++++ Kutipan Sumber

Laman

Minggu, 26 Februari 2017

tt2 c3d HAK BERKEYAKINAN BERAGAMA QS. Al-Kafirun Ayat 6

 HAK ASASI MANUSIA
HAK BERKEYAKINAN BERAGAMA QS. Al-Kafirun Ayat 6

MillaDianur (2021115067)
Kelas :C

FAKULTAS TARBIYAH DAN ILMU KEGURUAN / PAI
INSTITUT AGAMA ISLAM NEGERI PEKALONGAN
2017


Kata Pengantar

        Puji dan syukur kami panjatkan ke hadirat Allah SWT. yang telah mencurahkan rahmat dan   hidayah-Nya, sehingga Saya dapat menyelesaikan tugas makalah mata kuliah Tafsir Tarbawi II yang berjudul Hak berkeyakinan Beragama.

++++++++

Lanjutkan makalah tentang hak berkeyakinan beragama di atas, dimulai tepat setelah kalimat terakhirnya. Data yang menyertai tidak diperlukan.

++++ Bagian Data

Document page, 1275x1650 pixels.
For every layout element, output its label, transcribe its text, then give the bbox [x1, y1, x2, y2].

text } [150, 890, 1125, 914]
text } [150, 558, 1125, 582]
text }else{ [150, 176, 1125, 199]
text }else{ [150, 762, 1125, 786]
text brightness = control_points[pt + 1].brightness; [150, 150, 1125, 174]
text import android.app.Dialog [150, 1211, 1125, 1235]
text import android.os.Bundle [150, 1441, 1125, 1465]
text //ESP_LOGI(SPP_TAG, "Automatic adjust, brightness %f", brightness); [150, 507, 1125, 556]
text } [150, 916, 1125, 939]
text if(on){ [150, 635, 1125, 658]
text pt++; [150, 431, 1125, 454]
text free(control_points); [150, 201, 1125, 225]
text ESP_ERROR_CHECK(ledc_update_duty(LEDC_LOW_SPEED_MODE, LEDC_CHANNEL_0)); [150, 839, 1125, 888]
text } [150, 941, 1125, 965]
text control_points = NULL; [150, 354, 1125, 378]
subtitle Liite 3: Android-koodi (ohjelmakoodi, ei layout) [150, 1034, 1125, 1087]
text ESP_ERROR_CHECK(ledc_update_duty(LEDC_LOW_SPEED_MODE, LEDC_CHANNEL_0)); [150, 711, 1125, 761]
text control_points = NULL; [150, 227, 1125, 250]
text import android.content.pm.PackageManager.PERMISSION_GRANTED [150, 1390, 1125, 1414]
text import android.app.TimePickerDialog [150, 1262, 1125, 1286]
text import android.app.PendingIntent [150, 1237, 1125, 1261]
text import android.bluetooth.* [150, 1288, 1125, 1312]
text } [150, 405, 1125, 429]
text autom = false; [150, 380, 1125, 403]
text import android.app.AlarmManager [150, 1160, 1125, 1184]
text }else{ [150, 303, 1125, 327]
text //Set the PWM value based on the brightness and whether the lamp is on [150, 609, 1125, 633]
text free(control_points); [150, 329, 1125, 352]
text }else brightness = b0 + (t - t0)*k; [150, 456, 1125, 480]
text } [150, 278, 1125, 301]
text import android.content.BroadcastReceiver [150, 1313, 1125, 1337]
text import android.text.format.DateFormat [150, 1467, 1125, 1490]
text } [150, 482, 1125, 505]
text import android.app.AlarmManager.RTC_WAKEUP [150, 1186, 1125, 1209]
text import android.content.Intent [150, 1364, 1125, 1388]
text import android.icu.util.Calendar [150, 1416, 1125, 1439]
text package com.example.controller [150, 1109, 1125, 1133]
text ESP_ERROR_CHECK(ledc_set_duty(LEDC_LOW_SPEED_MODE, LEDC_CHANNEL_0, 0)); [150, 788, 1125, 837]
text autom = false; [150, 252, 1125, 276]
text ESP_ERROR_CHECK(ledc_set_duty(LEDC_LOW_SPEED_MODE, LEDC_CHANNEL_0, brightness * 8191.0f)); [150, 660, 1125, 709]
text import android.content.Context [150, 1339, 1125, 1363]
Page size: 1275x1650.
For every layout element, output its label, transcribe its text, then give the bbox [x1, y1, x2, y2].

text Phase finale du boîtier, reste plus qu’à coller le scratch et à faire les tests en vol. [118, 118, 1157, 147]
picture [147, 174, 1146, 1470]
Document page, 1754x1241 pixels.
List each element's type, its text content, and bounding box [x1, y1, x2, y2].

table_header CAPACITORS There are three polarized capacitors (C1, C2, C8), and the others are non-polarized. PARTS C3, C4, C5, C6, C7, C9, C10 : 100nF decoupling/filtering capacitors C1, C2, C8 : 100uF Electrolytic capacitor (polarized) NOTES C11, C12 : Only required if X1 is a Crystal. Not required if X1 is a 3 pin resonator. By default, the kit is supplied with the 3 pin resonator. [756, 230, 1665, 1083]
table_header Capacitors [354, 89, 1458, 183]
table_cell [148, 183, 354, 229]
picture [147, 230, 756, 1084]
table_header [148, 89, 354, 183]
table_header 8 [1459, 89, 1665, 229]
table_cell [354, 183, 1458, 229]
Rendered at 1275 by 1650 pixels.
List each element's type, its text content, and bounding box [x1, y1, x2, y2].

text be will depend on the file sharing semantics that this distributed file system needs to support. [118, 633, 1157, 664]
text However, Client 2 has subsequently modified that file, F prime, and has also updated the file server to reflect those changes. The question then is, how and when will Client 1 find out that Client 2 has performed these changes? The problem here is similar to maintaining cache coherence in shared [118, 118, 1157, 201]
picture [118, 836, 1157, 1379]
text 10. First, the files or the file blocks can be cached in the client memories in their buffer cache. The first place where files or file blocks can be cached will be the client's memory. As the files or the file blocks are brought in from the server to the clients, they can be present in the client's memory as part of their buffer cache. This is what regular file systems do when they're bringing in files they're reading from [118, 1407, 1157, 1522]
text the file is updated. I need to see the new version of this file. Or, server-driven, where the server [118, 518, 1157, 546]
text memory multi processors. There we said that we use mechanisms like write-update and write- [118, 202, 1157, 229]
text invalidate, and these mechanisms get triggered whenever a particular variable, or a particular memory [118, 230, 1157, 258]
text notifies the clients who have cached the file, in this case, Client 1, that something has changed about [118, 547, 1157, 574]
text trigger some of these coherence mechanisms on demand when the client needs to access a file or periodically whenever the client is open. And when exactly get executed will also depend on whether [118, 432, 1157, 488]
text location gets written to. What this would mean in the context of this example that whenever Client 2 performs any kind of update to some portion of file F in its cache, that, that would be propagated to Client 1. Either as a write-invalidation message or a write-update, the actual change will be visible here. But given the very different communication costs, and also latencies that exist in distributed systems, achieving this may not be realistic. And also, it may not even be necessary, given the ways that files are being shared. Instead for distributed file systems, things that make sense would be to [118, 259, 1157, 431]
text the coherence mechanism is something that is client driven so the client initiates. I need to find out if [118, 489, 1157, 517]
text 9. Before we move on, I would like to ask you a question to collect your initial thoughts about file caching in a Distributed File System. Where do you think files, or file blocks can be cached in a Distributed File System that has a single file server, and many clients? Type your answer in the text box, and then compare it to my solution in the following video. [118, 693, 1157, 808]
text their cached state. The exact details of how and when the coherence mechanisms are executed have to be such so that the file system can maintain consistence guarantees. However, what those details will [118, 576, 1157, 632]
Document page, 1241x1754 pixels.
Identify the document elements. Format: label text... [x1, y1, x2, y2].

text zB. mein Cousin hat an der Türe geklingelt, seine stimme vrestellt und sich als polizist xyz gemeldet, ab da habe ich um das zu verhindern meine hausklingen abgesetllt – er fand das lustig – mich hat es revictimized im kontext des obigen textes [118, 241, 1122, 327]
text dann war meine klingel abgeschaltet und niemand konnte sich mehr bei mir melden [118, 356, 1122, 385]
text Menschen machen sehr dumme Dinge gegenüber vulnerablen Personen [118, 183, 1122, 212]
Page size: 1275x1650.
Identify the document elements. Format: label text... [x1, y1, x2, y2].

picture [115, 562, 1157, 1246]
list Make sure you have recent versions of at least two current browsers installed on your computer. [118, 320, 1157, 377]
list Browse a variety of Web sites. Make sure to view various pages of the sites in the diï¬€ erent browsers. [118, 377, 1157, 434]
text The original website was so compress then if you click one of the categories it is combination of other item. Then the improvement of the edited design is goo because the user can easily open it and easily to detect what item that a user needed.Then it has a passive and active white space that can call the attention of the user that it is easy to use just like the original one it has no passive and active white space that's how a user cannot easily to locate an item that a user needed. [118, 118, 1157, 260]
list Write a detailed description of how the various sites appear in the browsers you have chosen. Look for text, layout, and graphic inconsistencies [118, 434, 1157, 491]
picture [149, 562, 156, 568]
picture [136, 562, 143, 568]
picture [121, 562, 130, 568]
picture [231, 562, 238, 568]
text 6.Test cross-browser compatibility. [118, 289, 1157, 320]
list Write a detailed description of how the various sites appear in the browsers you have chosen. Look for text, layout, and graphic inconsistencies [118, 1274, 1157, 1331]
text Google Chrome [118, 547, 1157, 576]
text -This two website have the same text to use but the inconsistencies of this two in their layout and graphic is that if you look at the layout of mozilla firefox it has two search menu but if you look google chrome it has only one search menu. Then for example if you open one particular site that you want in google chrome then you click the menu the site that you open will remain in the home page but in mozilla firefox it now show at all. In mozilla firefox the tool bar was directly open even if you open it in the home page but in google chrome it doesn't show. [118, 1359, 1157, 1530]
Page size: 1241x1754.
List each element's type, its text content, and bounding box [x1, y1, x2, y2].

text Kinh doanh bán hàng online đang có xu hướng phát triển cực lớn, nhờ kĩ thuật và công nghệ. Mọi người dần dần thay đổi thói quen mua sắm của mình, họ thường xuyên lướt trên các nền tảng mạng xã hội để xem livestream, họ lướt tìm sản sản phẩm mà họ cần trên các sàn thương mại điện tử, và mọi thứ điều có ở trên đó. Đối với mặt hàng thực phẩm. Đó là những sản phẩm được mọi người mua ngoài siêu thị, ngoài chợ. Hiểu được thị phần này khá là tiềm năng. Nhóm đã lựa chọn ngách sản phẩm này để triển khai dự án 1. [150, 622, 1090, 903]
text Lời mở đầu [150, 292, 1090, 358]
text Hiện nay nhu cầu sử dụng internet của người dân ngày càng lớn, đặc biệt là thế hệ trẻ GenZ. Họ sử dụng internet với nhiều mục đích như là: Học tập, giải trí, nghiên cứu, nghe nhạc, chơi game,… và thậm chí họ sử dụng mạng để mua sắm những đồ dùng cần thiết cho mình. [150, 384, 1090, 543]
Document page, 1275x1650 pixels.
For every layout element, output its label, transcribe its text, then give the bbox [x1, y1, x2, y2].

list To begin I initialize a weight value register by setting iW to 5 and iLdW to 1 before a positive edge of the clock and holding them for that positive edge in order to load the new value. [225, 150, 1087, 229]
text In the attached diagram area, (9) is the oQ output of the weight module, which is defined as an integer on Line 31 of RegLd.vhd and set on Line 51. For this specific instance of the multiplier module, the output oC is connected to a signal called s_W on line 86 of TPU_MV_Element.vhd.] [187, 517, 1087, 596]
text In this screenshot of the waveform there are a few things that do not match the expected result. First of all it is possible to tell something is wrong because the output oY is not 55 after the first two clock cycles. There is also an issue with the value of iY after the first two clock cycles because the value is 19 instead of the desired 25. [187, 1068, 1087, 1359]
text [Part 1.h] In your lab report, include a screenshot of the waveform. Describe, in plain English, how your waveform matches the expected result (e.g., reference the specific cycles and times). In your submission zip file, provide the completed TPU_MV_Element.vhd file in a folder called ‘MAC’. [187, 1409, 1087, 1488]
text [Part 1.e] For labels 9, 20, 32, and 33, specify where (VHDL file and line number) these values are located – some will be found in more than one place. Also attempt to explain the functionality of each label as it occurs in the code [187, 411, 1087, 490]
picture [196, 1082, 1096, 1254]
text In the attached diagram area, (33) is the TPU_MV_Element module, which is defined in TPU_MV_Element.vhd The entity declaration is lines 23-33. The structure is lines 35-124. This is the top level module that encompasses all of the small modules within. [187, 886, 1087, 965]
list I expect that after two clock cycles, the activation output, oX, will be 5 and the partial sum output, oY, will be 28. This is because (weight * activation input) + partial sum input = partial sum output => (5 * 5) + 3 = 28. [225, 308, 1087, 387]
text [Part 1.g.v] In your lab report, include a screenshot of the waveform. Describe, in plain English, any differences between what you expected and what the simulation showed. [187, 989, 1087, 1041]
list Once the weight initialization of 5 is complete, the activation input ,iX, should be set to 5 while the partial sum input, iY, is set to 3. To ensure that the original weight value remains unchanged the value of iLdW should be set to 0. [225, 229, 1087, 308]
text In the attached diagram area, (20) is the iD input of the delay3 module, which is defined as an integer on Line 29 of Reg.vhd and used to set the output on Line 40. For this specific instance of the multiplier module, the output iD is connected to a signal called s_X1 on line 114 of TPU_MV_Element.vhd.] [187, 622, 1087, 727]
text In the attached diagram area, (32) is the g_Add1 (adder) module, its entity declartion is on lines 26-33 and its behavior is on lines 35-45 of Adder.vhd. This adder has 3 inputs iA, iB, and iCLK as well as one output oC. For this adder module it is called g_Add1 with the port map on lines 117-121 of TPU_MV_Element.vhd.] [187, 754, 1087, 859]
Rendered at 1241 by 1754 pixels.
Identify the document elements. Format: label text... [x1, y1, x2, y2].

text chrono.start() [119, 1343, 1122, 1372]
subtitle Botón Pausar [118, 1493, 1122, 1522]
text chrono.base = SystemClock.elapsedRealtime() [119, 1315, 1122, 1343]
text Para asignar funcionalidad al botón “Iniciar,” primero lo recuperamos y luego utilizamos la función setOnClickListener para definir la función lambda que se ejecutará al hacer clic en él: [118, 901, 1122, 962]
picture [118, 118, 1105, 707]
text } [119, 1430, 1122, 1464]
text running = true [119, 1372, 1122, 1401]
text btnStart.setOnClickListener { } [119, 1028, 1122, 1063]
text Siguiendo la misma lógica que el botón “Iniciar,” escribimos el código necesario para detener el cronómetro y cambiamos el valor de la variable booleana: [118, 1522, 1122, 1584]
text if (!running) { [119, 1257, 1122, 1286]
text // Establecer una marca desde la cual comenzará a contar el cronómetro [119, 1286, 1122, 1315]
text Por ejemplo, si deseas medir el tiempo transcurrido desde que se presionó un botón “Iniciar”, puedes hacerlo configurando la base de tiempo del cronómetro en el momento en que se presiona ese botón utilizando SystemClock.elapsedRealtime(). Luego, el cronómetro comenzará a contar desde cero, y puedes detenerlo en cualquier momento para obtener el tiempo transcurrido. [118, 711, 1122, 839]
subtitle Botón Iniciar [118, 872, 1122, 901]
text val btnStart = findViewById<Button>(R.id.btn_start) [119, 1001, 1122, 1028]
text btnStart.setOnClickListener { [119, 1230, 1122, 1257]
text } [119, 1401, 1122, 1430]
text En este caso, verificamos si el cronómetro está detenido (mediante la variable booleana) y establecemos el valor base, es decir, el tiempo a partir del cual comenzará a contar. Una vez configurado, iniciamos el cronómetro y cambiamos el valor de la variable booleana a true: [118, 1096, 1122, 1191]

++++++++

» **Jawaban Tugas**
         Berkat rahmat dan karunianya, serta di dorong kemauan yang keras disertai kemampuan yang ada, tak lupa berkat motivasi dari orang tua, dan mendapatkan bantuan dari berbagai pihak sehingga dapat memeperlancar pembuatan makalah ini, kemudian saya ucapkan terimah kasih kepada Bapak Muhammad Hufron M.S.I selaku dosen pembimbing, sehingga saya mampu menyelesaikan mkalah ini dengan lancer.
          penulis menyadari bahwa makalah ini masih jauh dari sempurna.
Karena keterbatasan ilmu dan pengetahuan penulis, maka kritik dan saran yang membangun, sangat kami harapkan demi kebaikan dimasa mendatang dan semoga bermanfaat bagi pembaca yang budiman dan khususnya pembaca.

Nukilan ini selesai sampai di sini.